When George I came over from Germany, he thought the Kensington Palace was drab, so he hired artists to create this marvelous staircase with portraits of himself and his friends having a jolly time.  Aside from this narcissistic contribution, the rest of George’s efforts did not interest me.

However, I found the exhibit on Queen Victoria to be very enlightening.  When she was a child, she had very few friends, and often her toys were her only company.  One room of the palace was devoted to her old playthings.  There was an old trunk filled with trains and basic amusements.  Whenever Victoria met Albert, who would later become king, she blossomed and found meaning in her life.  Her diary entries were written everywhere in the palace-turned-museum:  on the walls, on the mirrors, on the carpets.  She wrote that she hadn’t intended on marrying at such a young age, but she changed her mind after she met Albert.  Victoria struck me as a clingy, yet appreciative woman.  She didn’t have many close companions growing up, so she held on tightly to those she loved.

She had many children with her husband.  When I think of queens, I think of them as the mothers of their countries.  Monarchs have such a demanding job of maintaining the nation’s sovereignty that I suspect they rely on nannies to raise the kids.  But Victoria did her best to perform both jobs.  She said that to be a mother to her children, a loving wife to her husband, and the queen of a nation took all the strength one could muster.

When her husband Albert passed away, Victoria isolated herself.  She grieved for a very long time, but she was criticized for stepping out of the public eye.  To have a private life, for her, was impossible.  

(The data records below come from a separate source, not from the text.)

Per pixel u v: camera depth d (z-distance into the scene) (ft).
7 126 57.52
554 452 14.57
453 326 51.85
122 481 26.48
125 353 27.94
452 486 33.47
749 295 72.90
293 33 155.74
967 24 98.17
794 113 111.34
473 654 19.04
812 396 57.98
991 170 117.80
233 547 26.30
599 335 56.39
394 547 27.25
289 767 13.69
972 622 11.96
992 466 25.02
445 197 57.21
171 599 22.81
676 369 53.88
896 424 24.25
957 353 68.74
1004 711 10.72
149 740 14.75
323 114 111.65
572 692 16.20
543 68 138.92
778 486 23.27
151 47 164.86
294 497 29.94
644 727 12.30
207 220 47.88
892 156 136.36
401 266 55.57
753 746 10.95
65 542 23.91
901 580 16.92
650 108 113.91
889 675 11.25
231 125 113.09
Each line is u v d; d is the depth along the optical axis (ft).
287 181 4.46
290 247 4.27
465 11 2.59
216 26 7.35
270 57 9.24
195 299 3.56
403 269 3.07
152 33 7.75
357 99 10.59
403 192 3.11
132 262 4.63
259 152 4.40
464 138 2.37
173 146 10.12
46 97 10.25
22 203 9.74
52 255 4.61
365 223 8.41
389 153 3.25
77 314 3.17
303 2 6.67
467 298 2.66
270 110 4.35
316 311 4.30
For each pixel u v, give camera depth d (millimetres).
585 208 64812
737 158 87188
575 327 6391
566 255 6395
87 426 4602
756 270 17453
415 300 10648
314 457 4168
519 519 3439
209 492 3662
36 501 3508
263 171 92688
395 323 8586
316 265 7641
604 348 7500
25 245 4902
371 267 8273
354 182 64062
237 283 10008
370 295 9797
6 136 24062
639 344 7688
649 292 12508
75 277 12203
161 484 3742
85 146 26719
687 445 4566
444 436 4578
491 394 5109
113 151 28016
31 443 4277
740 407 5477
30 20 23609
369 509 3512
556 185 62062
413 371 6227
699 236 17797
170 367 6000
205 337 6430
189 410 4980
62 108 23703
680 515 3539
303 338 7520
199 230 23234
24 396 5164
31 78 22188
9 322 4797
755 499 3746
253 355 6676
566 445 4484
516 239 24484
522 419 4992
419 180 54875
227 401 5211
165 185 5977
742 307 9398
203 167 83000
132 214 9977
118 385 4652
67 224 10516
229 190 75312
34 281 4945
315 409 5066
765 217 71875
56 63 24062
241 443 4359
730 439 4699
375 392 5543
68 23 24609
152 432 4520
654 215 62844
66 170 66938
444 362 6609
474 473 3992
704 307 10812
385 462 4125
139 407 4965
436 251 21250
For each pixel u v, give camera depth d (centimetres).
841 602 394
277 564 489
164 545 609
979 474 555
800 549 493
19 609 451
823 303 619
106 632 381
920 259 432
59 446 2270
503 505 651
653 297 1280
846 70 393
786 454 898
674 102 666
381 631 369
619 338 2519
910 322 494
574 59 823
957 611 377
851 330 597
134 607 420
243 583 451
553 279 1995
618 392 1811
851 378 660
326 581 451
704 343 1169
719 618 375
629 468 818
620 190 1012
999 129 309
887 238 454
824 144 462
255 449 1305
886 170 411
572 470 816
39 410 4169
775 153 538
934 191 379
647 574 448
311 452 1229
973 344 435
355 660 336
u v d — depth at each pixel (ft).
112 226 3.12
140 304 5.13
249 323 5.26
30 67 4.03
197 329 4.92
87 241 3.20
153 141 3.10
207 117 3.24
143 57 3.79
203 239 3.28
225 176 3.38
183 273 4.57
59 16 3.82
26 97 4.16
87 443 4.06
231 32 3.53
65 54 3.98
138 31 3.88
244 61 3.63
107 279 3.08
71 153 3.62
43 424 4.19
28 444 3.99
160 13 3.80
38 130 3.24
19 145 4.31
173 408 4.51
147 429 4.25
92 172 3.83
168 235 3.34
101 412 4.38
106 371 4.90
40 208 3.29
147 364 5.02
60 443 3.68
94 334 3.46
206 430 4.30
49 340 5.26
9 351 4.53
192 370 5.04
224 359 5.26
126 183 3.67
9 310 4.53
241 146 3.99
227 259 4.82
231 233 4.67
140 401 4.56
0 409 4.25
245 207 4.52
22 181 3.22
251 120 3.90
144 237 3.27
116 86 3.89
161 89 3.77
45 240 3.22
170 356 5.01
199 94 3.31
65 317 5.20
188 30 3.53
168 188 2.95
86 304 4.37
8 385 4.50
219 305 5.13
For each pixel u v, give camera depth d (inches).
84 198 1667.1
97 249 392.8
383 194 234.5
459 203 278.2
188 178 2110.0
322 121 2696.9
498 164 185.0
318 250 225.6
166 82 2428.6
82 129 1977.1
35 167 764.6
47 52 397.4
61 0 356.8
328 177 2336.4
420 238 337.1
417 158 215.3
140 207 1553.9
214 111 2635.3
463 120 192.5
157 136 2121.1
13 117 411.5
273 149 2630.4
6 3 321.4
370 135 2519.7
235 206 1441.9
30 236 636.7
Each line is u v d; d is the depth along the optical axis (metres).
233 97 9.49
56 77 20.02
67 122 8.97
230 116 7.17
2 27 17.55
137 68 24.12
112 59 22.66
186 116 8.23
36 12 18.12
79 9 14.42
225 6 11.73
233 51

I didn’t really care to see the lavish ballrooms and the gigantic closets filled with whale-boned dresses.  Those are the kinds of dresses in which women must turn sideways to fit through doorways.  I guess British aristocrats had to guess at a woman’s figure should he desire a mate at a royal ball. Those displays of wealth are off-putting.  Instead, I was intrigued by the human elements of the Kensington Palace.  The exhibit offered intimate glimpses into royal personalities.  The prim-and-proper façade dissolved.  Kings and queens became ordinary people.